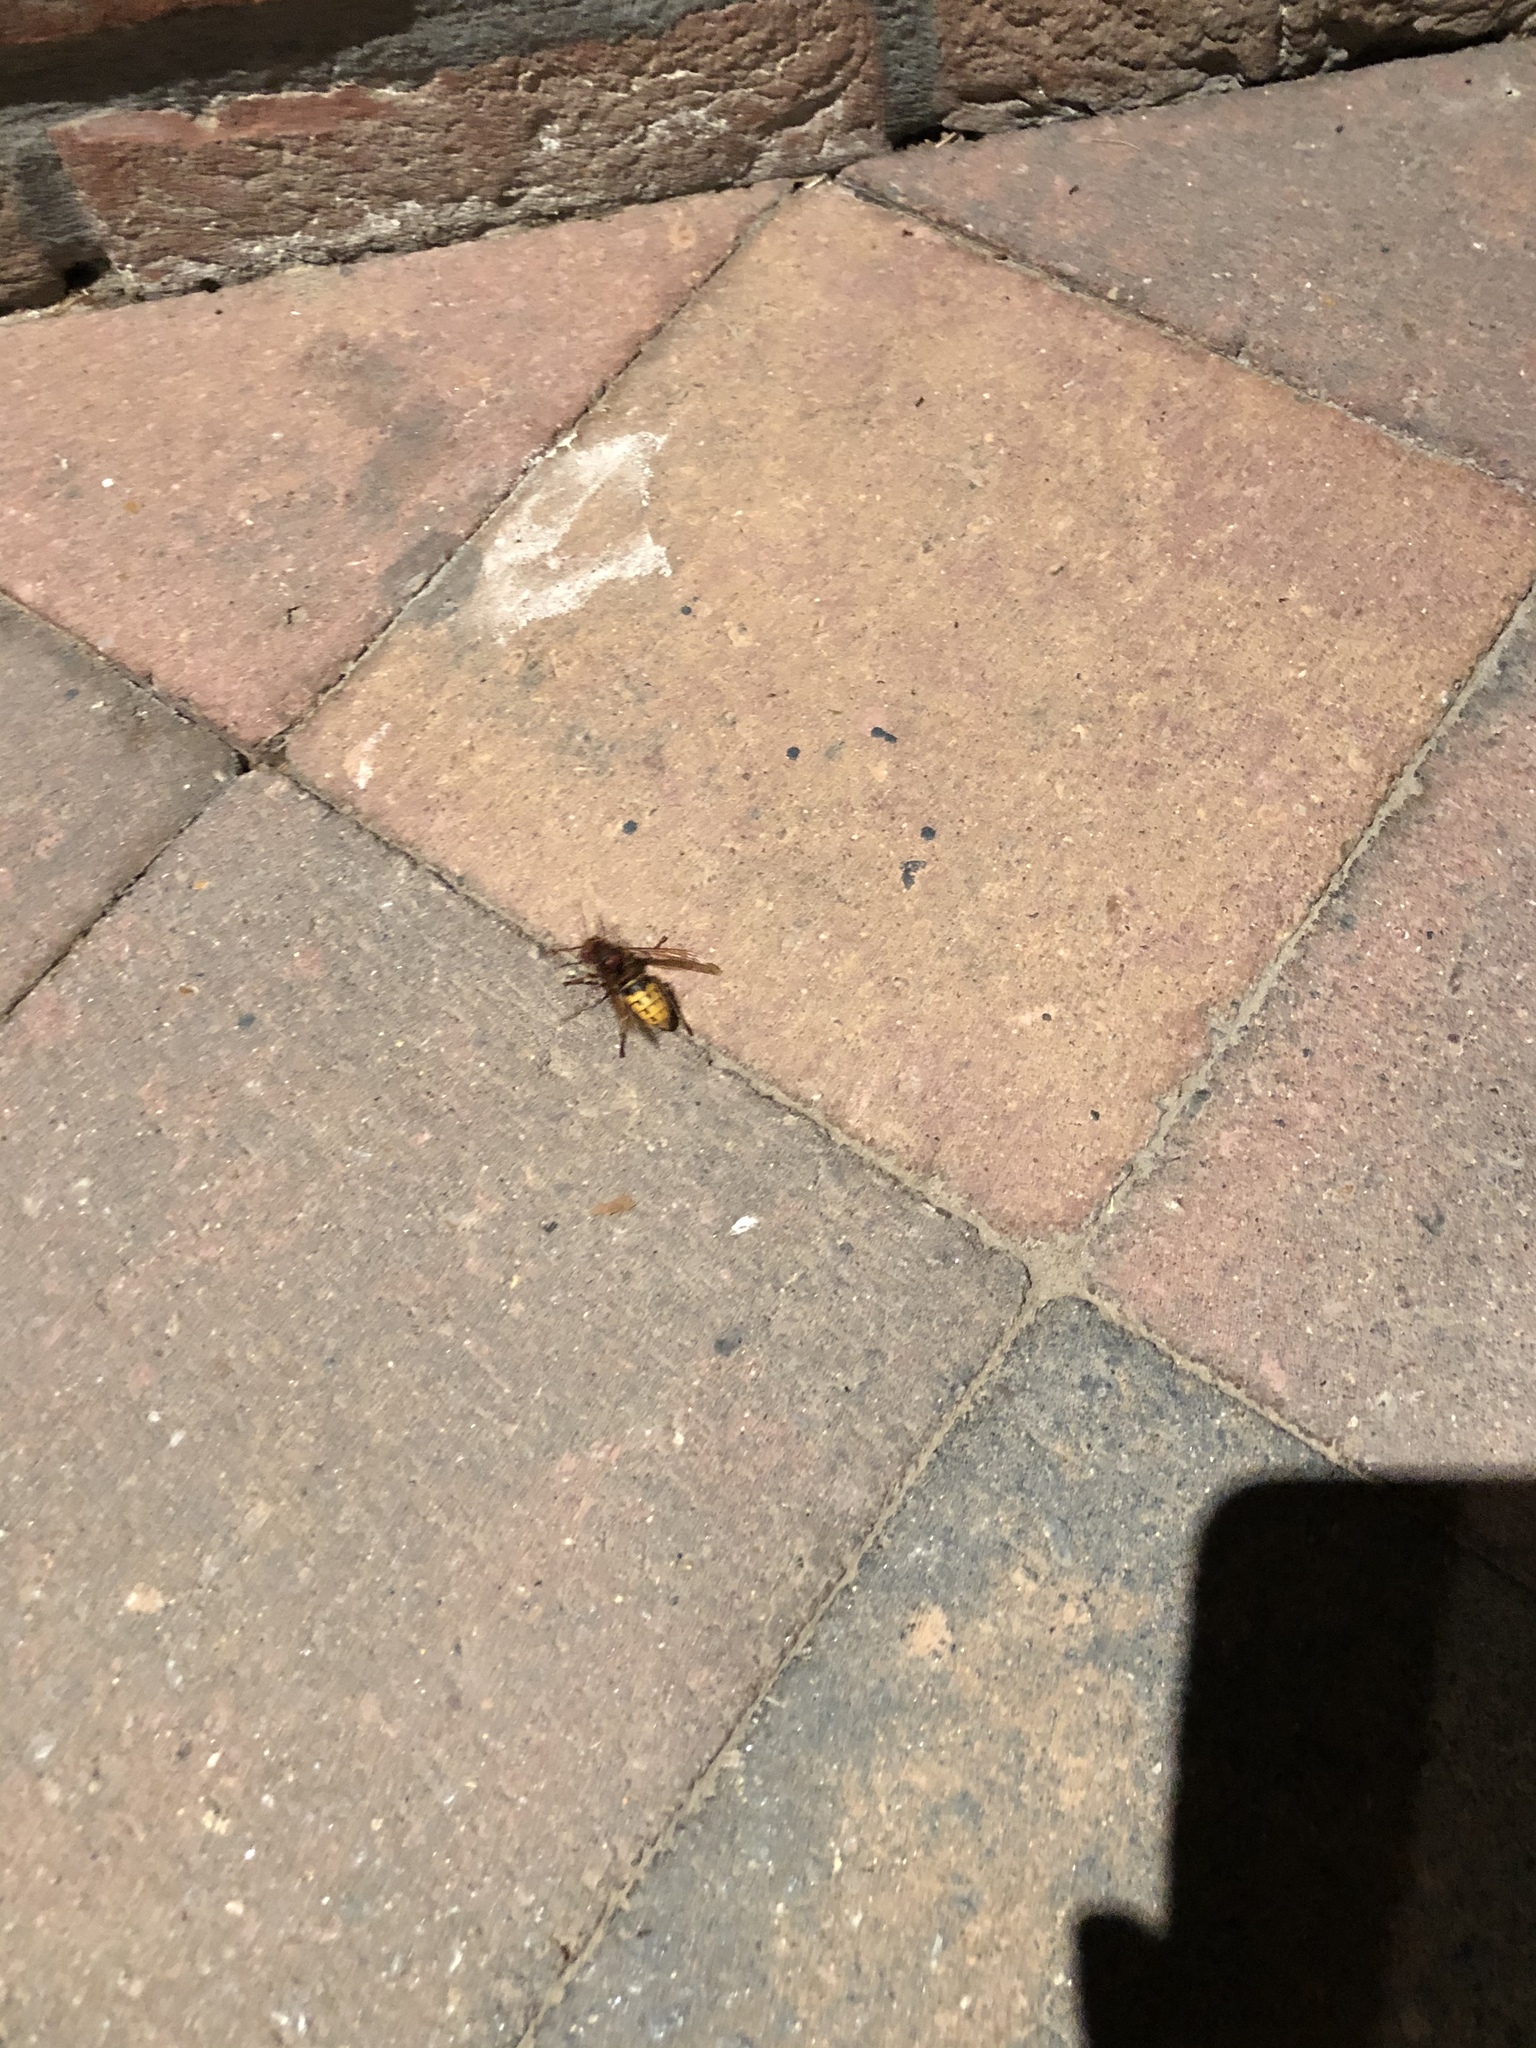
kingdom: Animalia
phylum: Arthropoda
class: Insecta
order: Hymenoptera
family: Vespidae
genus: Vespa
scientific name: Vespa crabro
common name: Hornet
┄┄┄┄┄┄
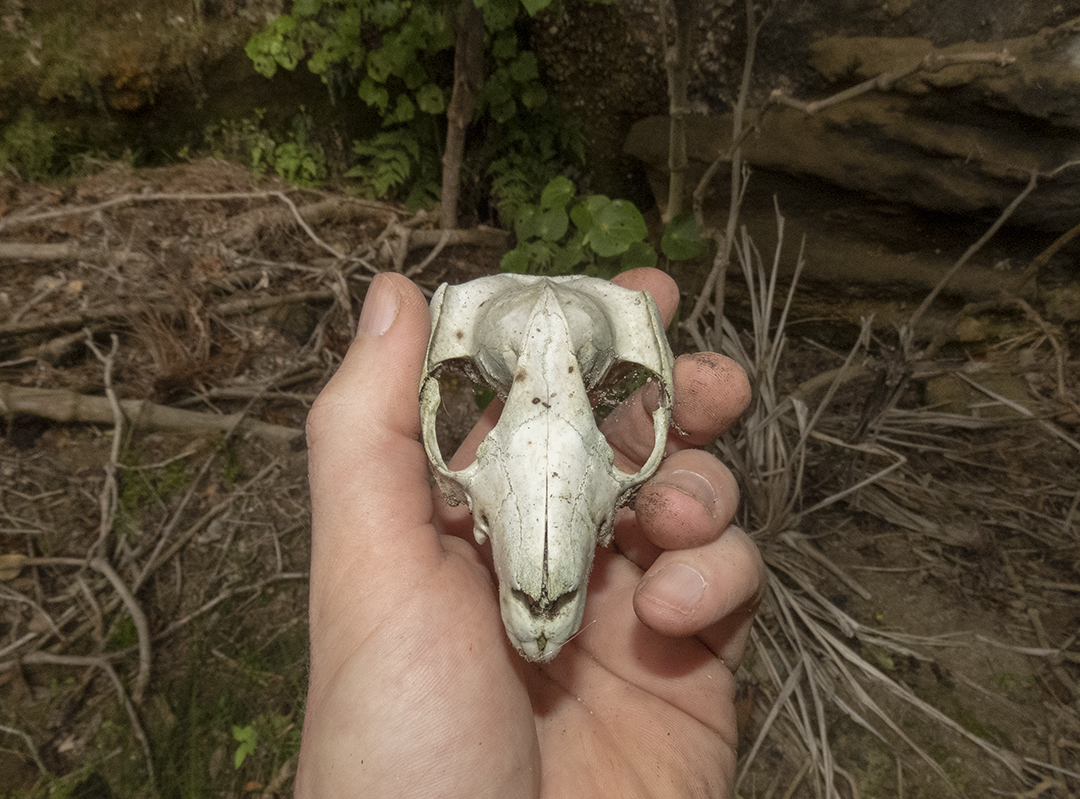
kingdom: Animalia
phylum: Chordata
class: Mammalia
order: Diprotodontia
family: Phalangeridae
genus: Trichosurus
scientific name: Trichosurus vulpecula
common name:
┄┄┄┄┄┄
▶ [Exercise brief]
Pull out each line of the data above that contains the string "name". Case counts.

▶ [Result of this task]
scientific name: Vespa crabro
common name: Hornet
scientific name: Trichosurus vulpecula
common name:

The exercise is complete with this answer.